Heaviest 3-day rainfall analysis using the CDC .25 deg by .25 deg unified data set ending 1200 UCT 16 Jan 1974. 

Large area 4-panel chart,  200-hPa heights and isotachs (top left), 500-hPa heights and normalized height anomaly (top right), 850-hPa heights and normalized temperature anomaly (bottom left), and 1000-hPa height and normalized PW anomaly (bottom right) valid 1200 UTC 15 Jan. 1974.  The magnitude of the normalized anomalies are given by the color fill with the scale on the left had side of each panel.

The synoptic pattern in most respects is similar to the other events.  At 500-hPa, a positive height anomaly is again found in the vicinity of the Bering Sea and negative height anomaly is located to its south (see below).  The second more southerly negative height anomaly is a little east and south of many of the other cases.  The increase ridging to the east probably helped direct the moisture plume more into California’s North Coast and into Oregon than some of the other events.  Like many “pineapple connection” or atmospheric river events, abnormally warm temperature and high snow levels were present so for locations in the Cascade range and northern Rocky Mountains, snow melt and heavy rain contributed to the flooding. The entrance region of any upper level jet streak was also present along the North Coast.   

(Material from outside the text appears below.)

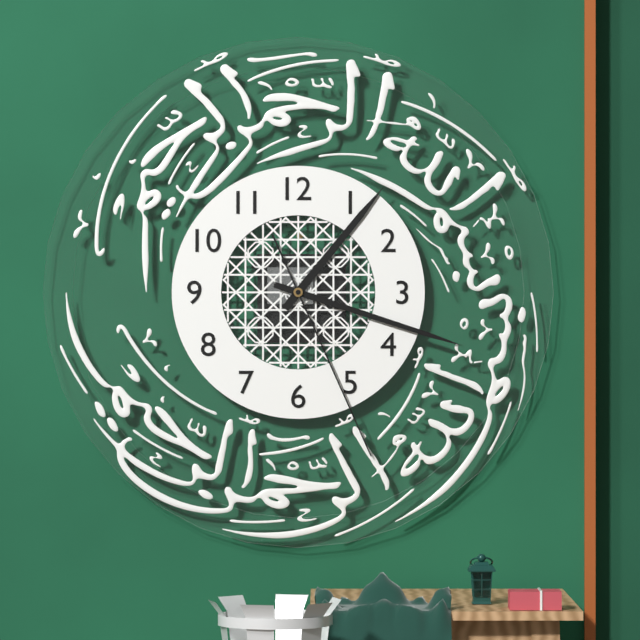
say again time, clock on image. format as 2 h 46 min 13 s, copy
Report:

Like during many of the other events, a strong atmospheric river with anomalously high PW and 850-hPa moisture flux was impinging upon the coast during the period of heavy rainfall (see figures below).  In this case,  the highly anomalous moisture extended northeast across Oregon into Idaho and Montana with the PW anomaly reaching 4 sigma over Idaho and the moisture flux anomaly exceeding 5 sigma.  Granted over the Rocky Mountains a forecaster should look at moisture flux anomalies at a higher level than 850-hPa,  Still,  the analyses suggest the amount or moisture moisture flux during this event were highly unusual.  

PW (mm) and normalized PW anomaly (magnitude of the anomaly scale is shown on the scale at the bottom of the figure)  valid 0600 UTC 15 Jan. 1974 (top panel), 1200 UTC 15 Jan. 1974 (bottom panel).

850-hPa winds (standard barbs and flags) and normalized anomaly of 850-hPa moisture flux (magnitude is given by the color fill from the bar at the bottom of the figure)  valid 0600 UTC 15 Jan. 1974 (top panel), 1200 UTC 15 Jan. 1974 (bottom panel).

Precipitation analysis of  the  24 hours (in inches) ending at 1200 UTC 15 Jan 1974 from the .25 by 2.5 deg. unified data set.

Precipitation analysis of the  24 hours (in inches) ending at 1200 UTC 16 Jan 1974 from the .25 by 2.5 deg. unified data set.